After one of his popular schoolmates — played to delightful effect as a lil’ corporate supervillain — shows off his new robot dog, Dicky throws a fit in a toy store when his father, brokenhearted, tells him they cannot afford to buy one. Rooting around the junkyard where he gets Dicky’s shoes, however, Ti finds a strange, rubbery green ball, deposited by an enormous flying saucer he quite comically fails to notice, and brings it home under the guise of a brand new toy.

Before long, of course, Dicky and his father come to find out the ball is much more: It is indeed an extraterrestrial, and a sickeningly cute one at that. Chow’s penchant for goofy, passable CG is unabated here, and the creature is such a joy to watch, its weaker technical moments go practically unnoticed.

From there, the film takes a wonderful structural detour dividing hopes from disappointments, and then on to a predictable, manipulative finale that’s nonetheless as joyous and whimsical as what’s come before it.

Part of what makes CJ7 such refreshing family entertainment, though, may also be worth mentioning as a warning to some parents. There’s a certain darkness to the story that makes it honest beyond its wackiness. In many ways, the film bears less resemblance to ET than to Amblin peers like Joe Dante’s Gremlins. The class issues are drawn with a sharper crayon here than in most kid-friendly films, and it’s worth noting Dicky’s teachers and schoolmates don’t take particular notice when he shows up to school black-eyed and bruised.
But mixing these serious elements in with the rest of CJ7’s madcap concoction only strengthens the film, and kids are more likely to be bothered by the subtitles than the themes.

The Counterfeiters
It’s not particularly hard to see why Stefan Ruzowitzky’s Die Fälscher (The Counterfeiters) walked away with 2007’s Oscar for Best Foreign Language Film. Even if the Academy hadn’t so typically snubbed more notable films like Persepolis and 4 Months, 3 Weeks, 2 Days, Ruzowitzky’s handsome, inessential tale of the Third Reich’s counterfeiting efforts is still just the kind of flick that usually grabs the award: palatable, prestigious and neutered by bland, Americanized cinematic traditions.
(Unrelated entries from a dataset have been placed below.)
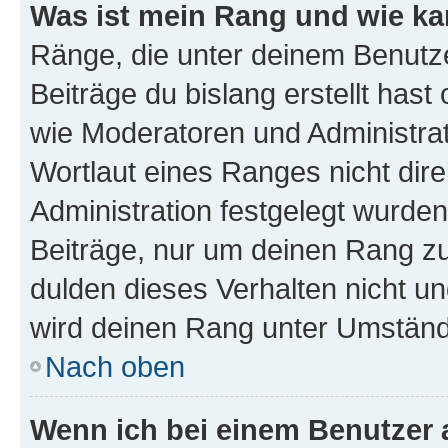
Was ist mein Rang und wie ka
Ränge, die unter deinem Benutze
Beiträge du bislang erstellt hast
wie Moderatoren und Administra
Wortlaut eines Ranges nicht dire
Administration festgelegt wurden
Beiträge, nur um deinen Rang z
dulden dieses Verhalten nicht un
wird deinen Rang unter Umständ
Nach oben
Wenn ich bei einem Benutzer a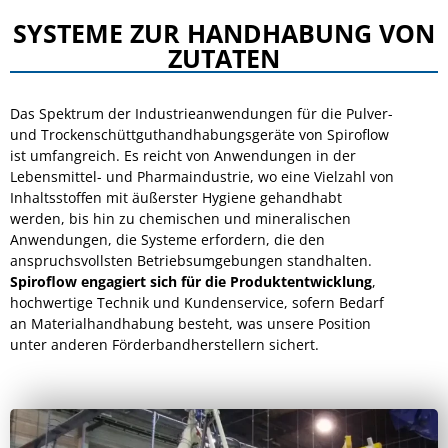
SYSTEME ZUR HANDHABUNG VON
ZUTATEN
Das Spektrum der Industrieanwendungen für die Pulver-
und Trockenschüttguthandhabungsgeräte von Spiroflow
ist umfangreich. Es reicht von Anwendungen in der
Lebensmittel- und Pharmaindustrie, wo eine Vielzahl von
Inhaltsstoffen mit äußerster Hygiene gehandhabt
werden, bis hin zu chemischen und mineralischen
Anwendungen, die Systeme erfordern, die den
anspruchsvollsten Betriebsumgebungen standhalten.
Spiroflow engagiert sich für die Produktentwicklung
,
hochwertige Technik und Kundenservice, sofern Bedarf
an Materialhandhabung besteht, was unsere Position
unter anderen Förderbandherstellern sichert.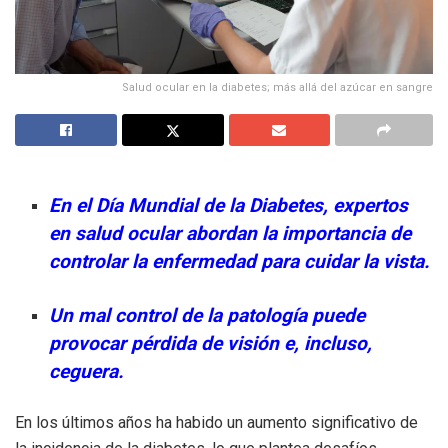
Salud ocular en la diabetes; más allá del azúcar en sangre
En el Día Mundial de la Diabetes, expertos
en salud ocular abordan la importancia de
controlar la enfermedad para cuidar la vista.
Un mal control de la patología puede
provocar pérdida de visión e, incluso,
ceguera.
En los últimos años ha habido un aumento significativo de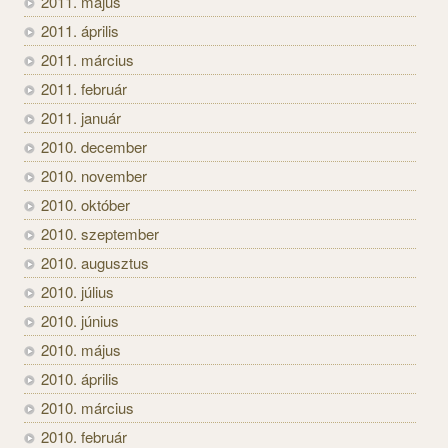
2011. május
2011. április
2011. március
2011. február
2011. január
2010. december
2010. november
2010. október
2010. szeptember
2010. augusztus
2010. július
2010. június
2010. május
2010. április
2010. március
2010. február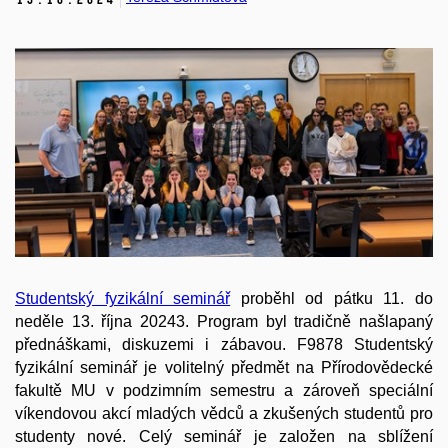
Studentský fyzikální seminář
proběhl od pátku 11. do
neděle 13. října 20243. Program byl tradičně našlapaný
přednáškami, diskuzemi i zábavou. F9878 Studentský
fyzikální seminář je volitelný předmět na Přírodovědecké
fakultě MU v podzimním semestru a zároveň speciální
víkendovou akcí mladých vědců a zkušených studentů pro
studenty nové. Celý seminář je založen na sblížení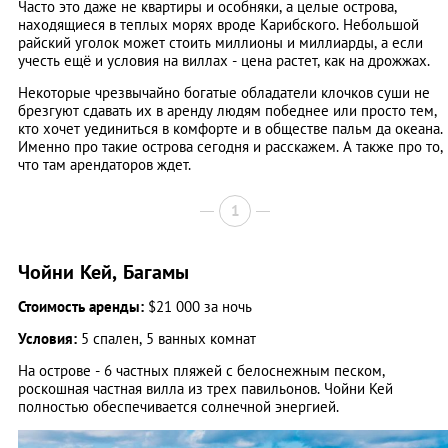
Часто это даже не квартиры и особняки, а целые острова,
находящиеся в теплых морях вроде Карибского. Небольшой
райский уголок может стоить миллионы и миллиарды, а если
учесть ещё и условия на виллах - цена растет, как на дрожжах.
Некоторые чрезвычайно богатые обладатели клочков суши не
брезгуют сдавать их в аренду людям победнее или просто тем,
кто хочет уединиться в комфорте и в обществе пальм да океана.
Именно про такие острова сегодня и расскажем. А также про то,
что там арендаторов ждет.
1
Чойни Кей, Багамы
Стоимость аренды:
$21 000 за ночь
Условия:
5 спален, 5 ванных комнат
На острове - 6 частных пляжей с белоснежным песком,
роскошная частная вилла из трех павильонов. Чойни Кей
полностью обеспечивается солнечной энергией.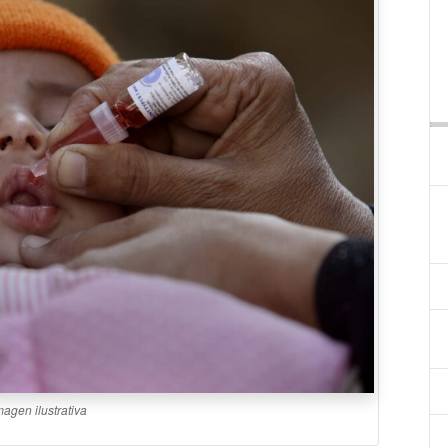
magen ilustrativa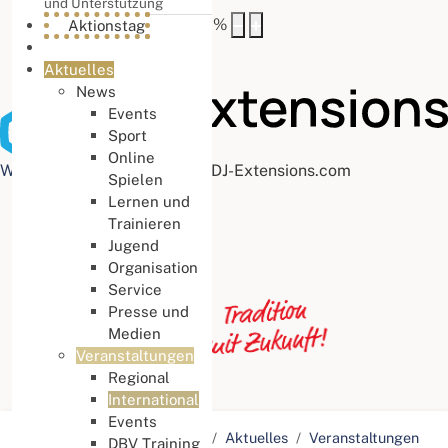
und Unterstützung
Buchstabenabstand
100
%
Aktionstag
Aktuelles
News
Events
Sport
Online
Web Accessibility plugin
by DJ-Extensions.com
Spielen
Lernen und
Trainieren
Jugend
Organisation
Service
Presse und
Medien
Veranstaltungen
Regional
International
Events
Aktuelle Seite:
Startseite
Aktuelles
Veranstaltungen
DBV Training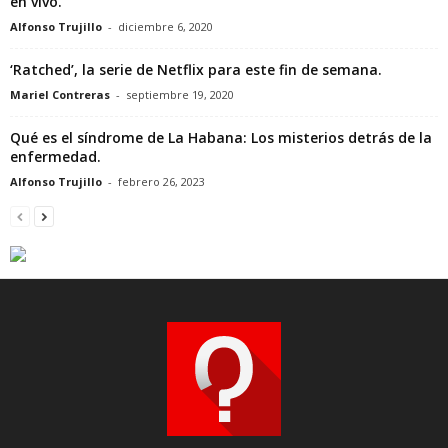
en vivo.
Alfonso Trujillo
-
diciembre 6, 2020
‘Ratched’, la serie de Netflix para este fin de semana.
Mariel Contreras
-
septiembre 19, 2020
Qué es el síndrome de La Habana: Los misterios detrás de la
enfermedad.
Alfonso Trujillo
-
febrero 26, 2023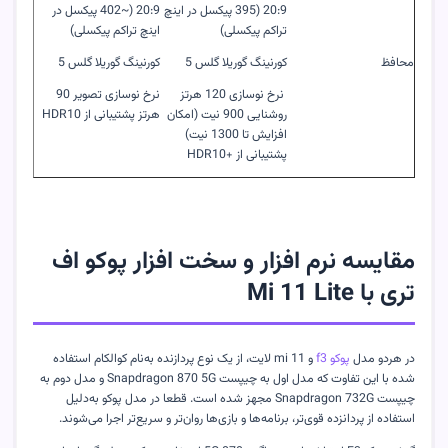
20:9 (395 پیکسل در اینچ
20:9 (~402 پیکسل در
تراکم پیکسلی)
اینچ تراکم پیکسلی)
محافظ
کورنینگ گوریلا گلس 5
کورنینگ گوریلا گلس 5
نرخ نوسازی 120 هرتز
نرخ نوسازی تصویر 90
روشنایی 900 نیت (امکان
هرتز پشتیبانی از
HDR10
افزایش تا 1300 نیت)
پشتیبانی از +
HDR10
مقایسه نرم افزار و سخت افزار پوکو اف
تری با
Mi 11 Lite
در هردو مدل
پوکو
f3
و
mi 11
لایت، از یک نوع پردازنده به‌نام کوالکام استفاده
شده با این تفاوت که مدل اول به چیپست
Snapdragon 870 5G
و مدل دوم به
چیپست
Snapdragon 732G
مجهز شده است. قطعا در مدل پوکو به‌دلیل
استفاده از پردانزده قوی‌تر، برنامه‌ها و بازی‌ها روان‌تر و سریع‌تر اجرا می‌شوند.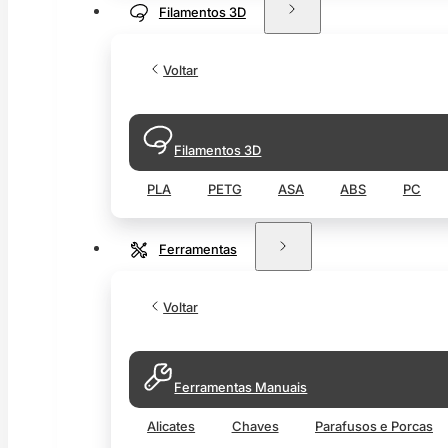
Filamentos 3D
Voltar
Filamentos 3D
PLA
PETG
ASA
ABS
PC
Ferramentas
Voltar
Ferramentas Manuais
Alicates
Chaves
Parafusos e Porcas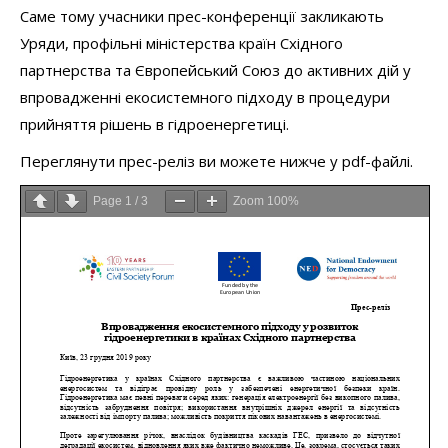
Саме тому учасники прес-конференції закликають
Уряди, профільні міністерства країн Східного
партнерства та Європейський Союз до активних дій у
впровадженні екосистемного підходу в процедури
прийняття рішень в гідроенергетиці.
Переглянути прес-реліз ви можете нижче у pdf-файлі.
Page
1
/
3
Zoom
100%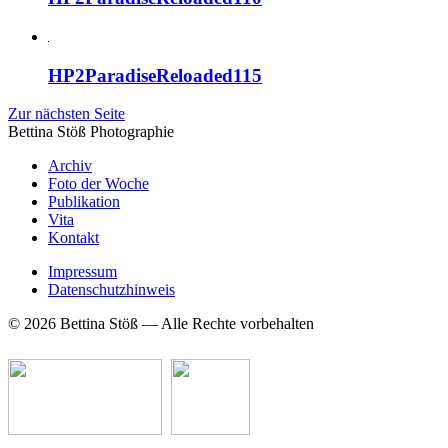
HP2ParadiseReloaded115
Zur nächsten Seite
Bettina Stö
ß
Photographie
Archiv
Foto der Woche
Publikation
Vita
Kontakt
Impressum
Datenschutzhinweis
© 2026 Bettina Stöß — Alle Rechte vorbehalten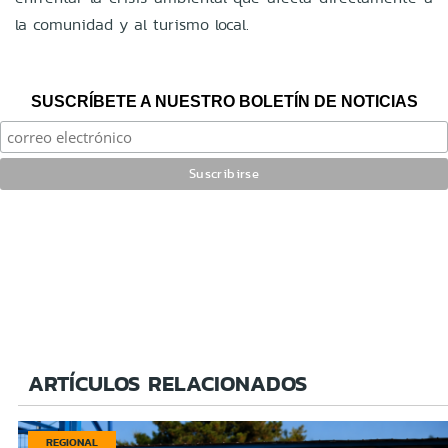
la comunidad y al turismo local.
SUSCRÍBETE A NUESTRO BOLETÍN DE NOTICIAS
ARTÍCULOS RELACIONADOS
REGIONAL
That’s not all bad, of course, and The Counterfeiters is, if nothing else, evidence of that. Based on a memoir by its lone non-amalgamated character, the film is a necessarily fictionalized account of Operation Bernhard, which saw the Nazis recruiting bankers and printmakers from prison camps into an operation to faithfully reproduce British and American currency, first in hopes of economic sabotage and later with the loftier goal of continuing to finance their doomed military struggle.

The audience’s window into this rich subject is fictional master counterfeiter Solomon Sorowitsch (Karl Markovics, showcasing a DeNiro-like intensity), who is imprisoned in 1936 and eventually recruited for Bernhard by the same detective — now a Major in the SS — who busted him years earlier. Heading the counterfeiting operation, Sorowitsch sympathetically butts heads with “coworker” Adolf Burger (August Diehl), a printer and political agitator preoccupied with sabotaging Operation Bernhard, no matter the cost to him or his fellow prisoners.
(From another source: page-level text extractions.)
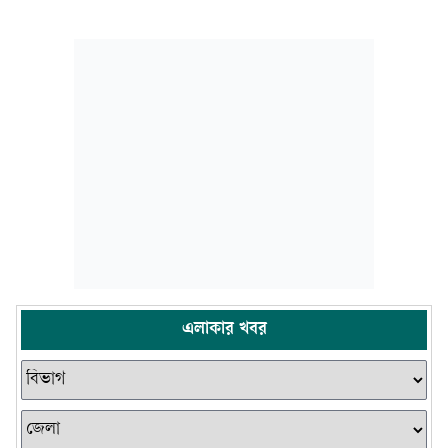
এলাকার খবর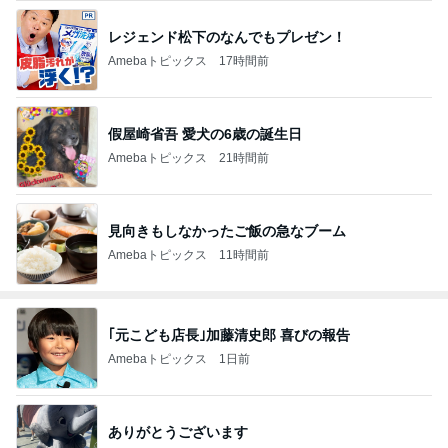
レジェンド松下のなんでもプレゼン！
Amebaトピックス
17時間前
假屋崎省吾 愛犬の6歳の誕生日
Amebaトピックス
21時間前
見向きもしなかったご飯の急なブーム
Amebaトピックス
11時間前
｢元こども店長｣加藤清史郎 喜びの報告
Amebaトピックス
1日前
ありがとうございます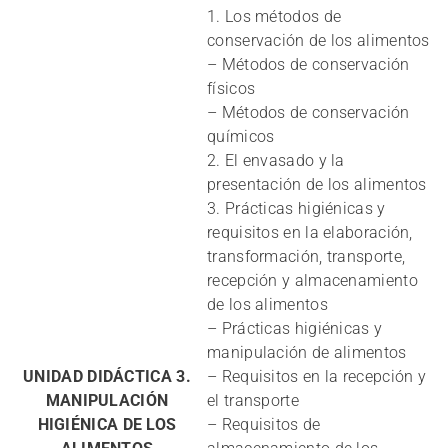
1. Los métodos de
conservación de los alimentos
– Métodos de conservación
físicos
– Métodos de conservación
químicos
2. El envasado y la
presentación de los alimentos
3. Prácticas higiénicas y
requisitos en la elaboración,
transformación, transporte,
recepción y almacenamiento
de los alimentos
– Prácticas higiénicas y
manipulación de alimentos
UNIDAD DIDÁCTICA 3.
– Requisitos en la recepción y
MANIPULACIÓN
el transporte
HIGIÉNICA DE LOS
– Requisitos de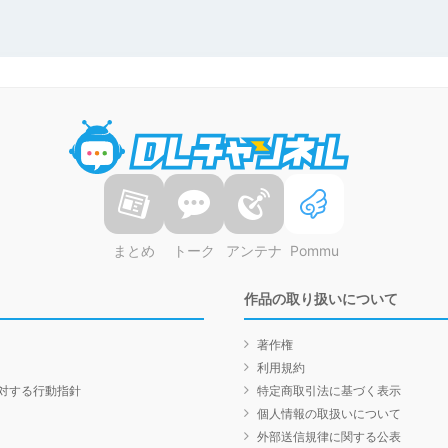
DLチャンネル
まとめ
トーク
アンテナ
Pommu
作品の取り扱いについて
著作権
利用規約
対する行動指針
特定商取引法に基づく表示
個人情報の取扱いについて
外部送信規律に関する公表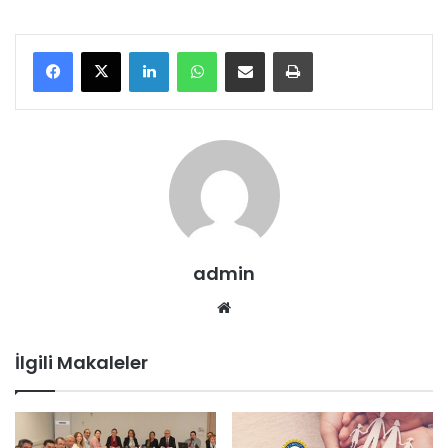
LinkedIn
WhatsApp
E-Posta ile paylaş
Yazdır
admin
We
b
sit
İlgili Makaleler
esi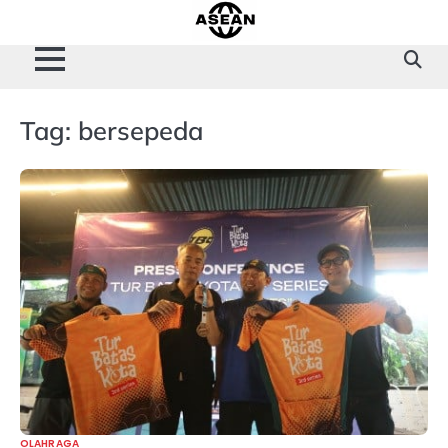
Skip
to
content
Tag:
bersepeda
OLAHRAGA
The Counterfeiters uses this testy, philosophically charged relationship between Sorowitsch and Burger as a jumping-off point to address some compelling ethical questions, made all the more immediate by the backdrop of the Holocaust. Are Bernhard’s participants morally obligated to undermine the force that has so harshly imprisoned them, yet now given them meager creature comforts and a chance at survival? Would their sabotage and subsequent martyrdom mean anything when a new group of prisoners came to replace them? And if they continue to cooperate, are they anything less than Nazi collaborators?

It’s a credit to Ruzowitsky’s talents these questions very rarely bog down the film’s smart pacing or considerable dramatic intrigue and that most of them are explored with surprising, thoughtful depth. But the focus afforded these quandaries also makes the lesser among them seem labored and overcooked, and thus undermines them in the end.

It’s unfair, perhaps, to ask true profundity of a film like The Counterfeiters, but it’s equally unfair that it should get our hopes up.